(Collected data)
- Opening Delimiter -
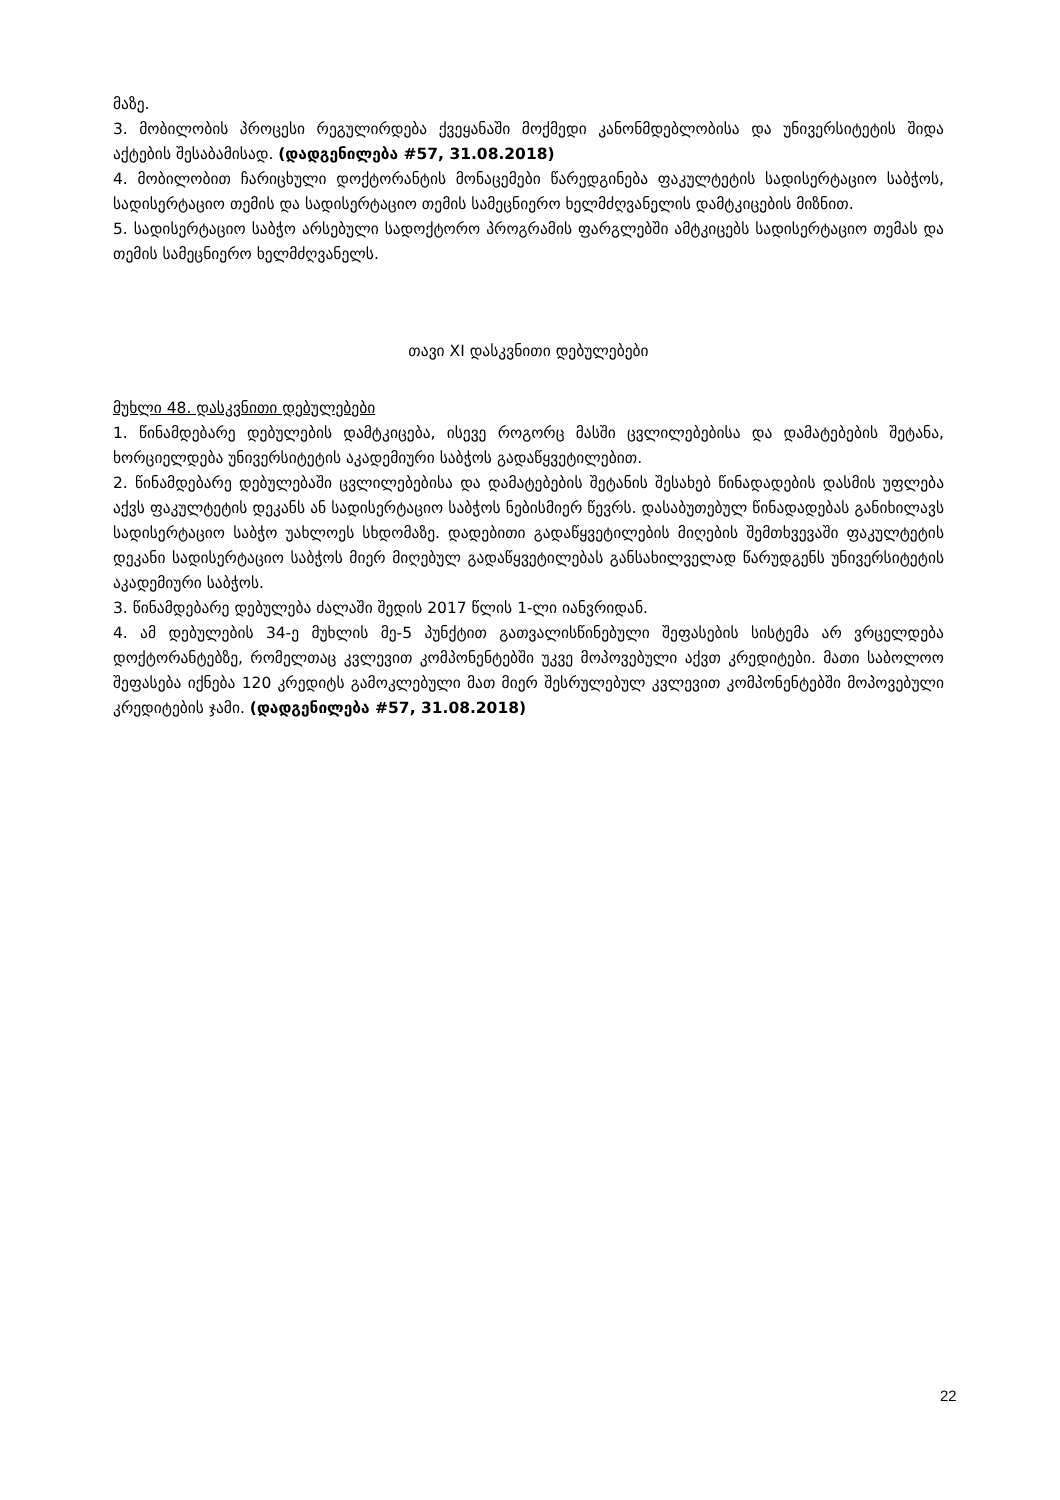მაზე.
3. მობილობის პროცესი რეგულირდება ქვეყანაში მოქმედი კანონმდებლობისა და უნივერსი­ტეტის შიდა აქტების შესაბამისად. (დადგენილება #57, 31.08.2018)
4. მობილობით ჩარიცხული დოქტორანტის მონაცემები წარედგინება ფაკულტეტის სადისერ­ტაციო საბჭოს, სადისერტაციო თემის და სადისერტაციო თემის სამეცნიერო ხელმძღვანელის დამტკიცების მიზნით.
5. სადისერტაციო საბჭო არსებული სადოქტორო პროგრამის ფარგლებში ამტკიცებს სადისერ­ტაციო თემას და თემის სამეცნიერო ხელმძღვანელს.
თავი XI დასკვნითი დებულებები
მუხლი 48. დასკვნითი დებულებები
1. წინამდებარე დებულების დამტკიცება, ისევე როგორც მასში ცვლილებებისა და დამატებების შეტანა, ხორციელდება უნივერსიტეტის აკადემიური საბჭოს გადაწყვეტილებით.
2. წინამდებარე დებულებაში ცვლილებებისა და დამატებების შეტანის შესახებ წინადადების დასმის უფლება აქვს ფაკულტეტის დეკანს ან სადისერტაციო საბჭოს ნებისმიერ წევრს. დასაბუ­თებულ წინადადებას განიხილავს სადისერტაციო საბჭო უახლოეს სხდომაზე. დადებითი გადა­წყვეტილების მიღების შემთხვევაში ფაკულტეტის დეკანი სადისერტაციო საბჭოს მიერ მიღე­ბულ გადაწყვეტილებას განსახილველად წარუდგენს უნივერსიტეტის აკადემიური საბჭოს.
3. წინამდებარე დებულება ძალაში შედის 2017 წლის 1-ლი იანვრიდან.
4. ამ დებულების 34-ე მუხლის მე-5 პუნქტით გათვალისწინებული შეფასების სისტემა არ ვრცელდება დოქტორანტებზე, რომელთაც კვლევით კომპონენტებში უკვე მოპოვებული აქვთ კრედიტები. მათი საბოლოო შეფასება იქნება 120 კრედიტს გამოკლებული მათ მიერ შესრულებულ კვლევით კომპონენტებში მოპოვებული კრედიტების ჯამი. (დადგენილება #57, 31.08.2018)
22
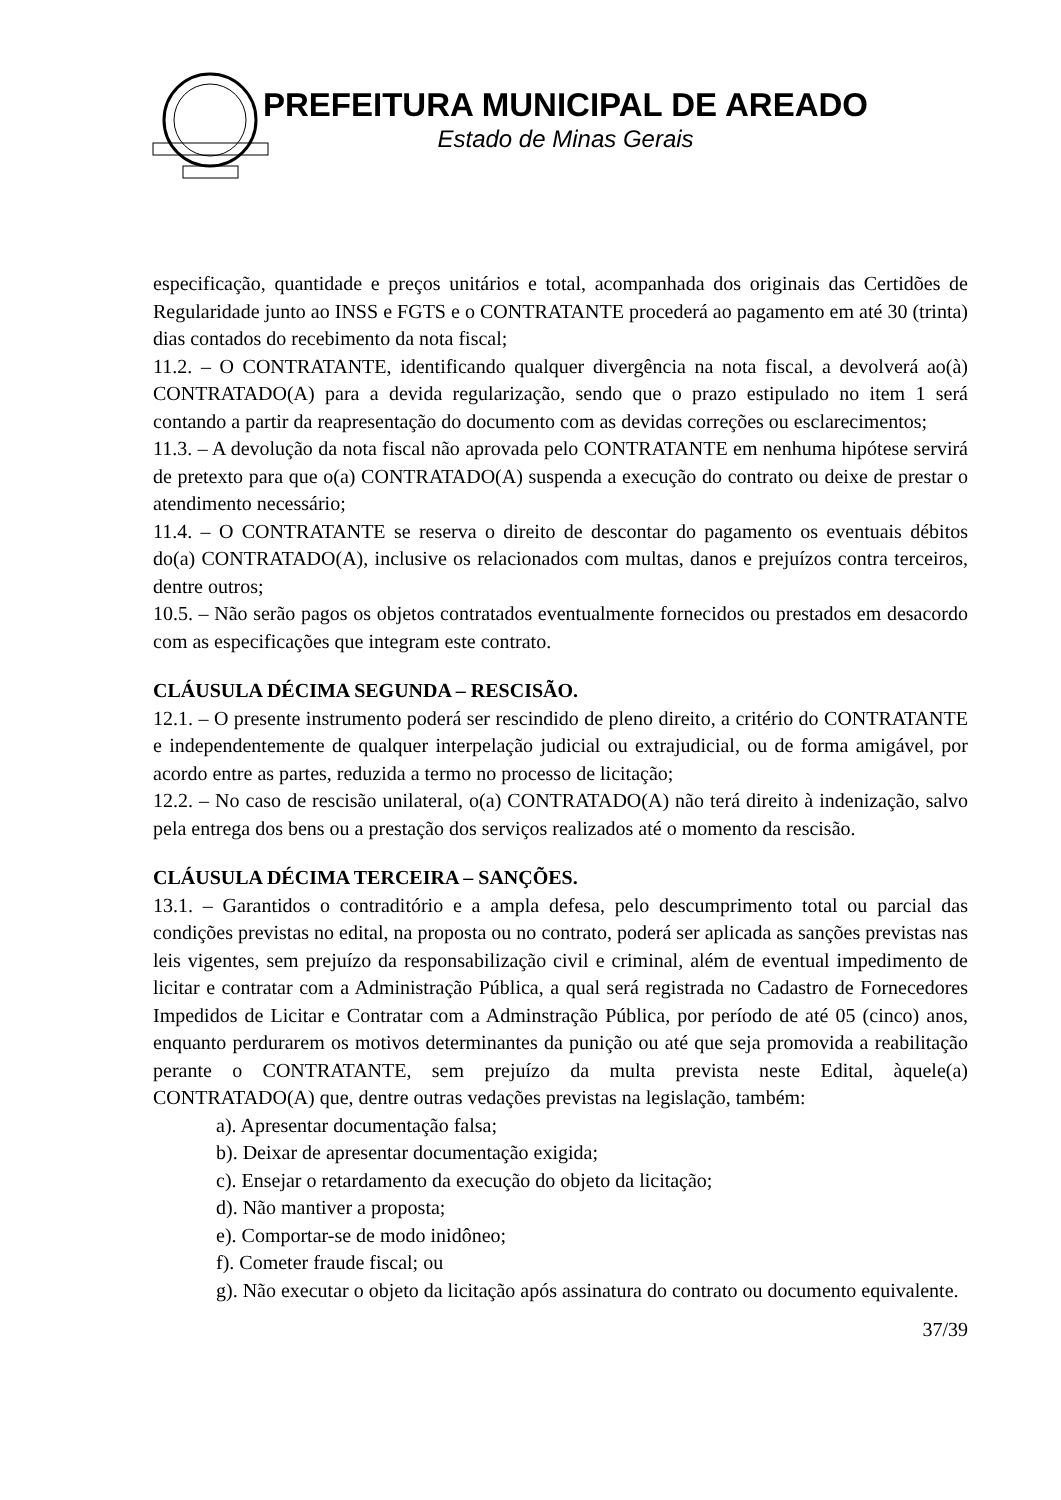PREFEITURA MUNICIPAL DE AREADO
Estado de Minas Gerais
especificação, quantidade e preços unitários e total, acompanhada dos originais das Certidões de Regularidade junto ao INSS e FGTS e o CONTRATANTE procederá ao pagamento em até 30 (trinta) dias contados do recebimento da nota fiscal;
11.2. – O CONTRATANTE, identificando qualquer divergência na nota fiscal, a devolverá ao(à) CONTRATADO(A) para a devida regularização, sendo que o prazo estipulado no item 1 será contando a partir da reapresentação do documento com as devidas correções ou esclarecimentos;
11.3. – A devolução da nota fiscal não aprovada pelo CONTRATANTE em nenhuma hipótese servirá de pretexto para que o(a) CONTRATADO(A) suspenda a execução do contrato ou deixe de prestar o atendimento necessário;
11.4. – O CONTRATANTE se reserva o direito de descontar do pagamento os eventuais débitos do(a) CONTRATADO(A), inclusive os relacionados com multas, danos e prejuízos contra terceiros, dentre outros;
10.5. – Não serão pagos os objetos contratados eventualmente fornecidos ou prestados em desacordo com as especificações que integram este contrato.
CLÁUSULA DÉCIMA SEGUNDA – RESCISÃO.
12.1. – O presente instrumento poderá ser rescindido de pleno direito, a critério do CONTRATANTE e independentemente de qualquer interpelação judicial ou extrajudicial, ou de forma amigável, por acordo entre as partes, reduzida a termo no processo de licitação;
12.2. – No caso de rescisão unilateral, o(a) CONTRATADO(A) não terá direito à indenização, salvo pela entrega dos bens ou a prestação dos serviços realizados até o momento da rescisão.
CLÁUSULA DÉCIMA TERCEIRA – SANÇÕES.
13.1. – Garantidos o contraditório e a ampla defesa, pelo descumprimento total ou parcial das condições previstas no edital, na proposta ou no contrato, poderá ser aplicada as sanções previstas nas leis vigentes, sem prejuízo da responsabilização civil e criminal, além de eventual impedimento de licitar e contratar com a Administração Pública, a qual será registrada no Cadastro de Fornecedores Impedidos de Licitar e Contratar com a Adminstração Pública, por período de até 05 (cinco) anos, enquanto perdurarem os motivos determinantes da punição ou até que seja promovida a reabilitação perante o CONTRATANTE, sem prejuízo da multa prevista neste Edital, àquele(a) CONTRATADO(A) que, dentre outras vedações previstas na legislação, também:
a). Apresentar documentação falsa;
b). Deixar de apresentar documentação exigida;
c). Ensejar o retardamento da execução do objeto da licitação;
d). Não mantiver a proposta;
e). Comportar-se de modo inidôneo;
f). Cometer fraude fiscal; ou
g). Não executar o objeto da licitação após assinatura do contrato ou documento equivalente.
37/39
- Closing Delimiter -
# Instruction:
Copy, exactly and only, the lines above that begin with the one containing "especificação, quantidade e" and finish with the one containing "12.1. – O presente".

# Final answer:
especificação, quantidade e preços unitários e total, acompanhada dos originais das Certidões de Regularidade junto ao INSS e FGTS e o CONTRATANTE procederá ao pagamento em até 30 (trinta) dias contados do recebimento da nota fiscal;
11.2. – O CONTRATANTE, identificando qualquer divergência na nota fiscal, a devolverá ao(à) CONTRATADO(A) para a devida regularização, sendo que o prazo estipulado no item 1 será contando a partir da reapresentação do documento com as devidas correções ou esclarecimentos;
11.3. – A devolução da nota fiscal não aprovada pelo CONTRATANTE em nenhuma hipótese servirá de pretexto para que o(a) CONTRATADO(A) suspenda a execução do contrato ou deixe de prestar o atendimento necessário;
11.4. – O CONTRATANTE se reserva o direito de descontar do pagamento os eventuais débitos do(a) CONTRATADO(A), inclusive os relacionados com multas, danos e prejuízos contra terceiros, dentre outros;
10.5. – Não serão pagos os objetos contratados eventualmente fornecidos ou prestados em desacordo com as especificações que integram este contrato.
CLÁUSULA DÉCIMA SEGUNDA – RESCISÃO.
12.1. – O presente instrumento poderá ser rescindido de pleno direito, a critério do CONTRATANTE e independentemente de qualquer interpelação judicial ou extrajudicial, ou de forma amigável, por acordo entre as partes, reduzida a termo no processo de licitação;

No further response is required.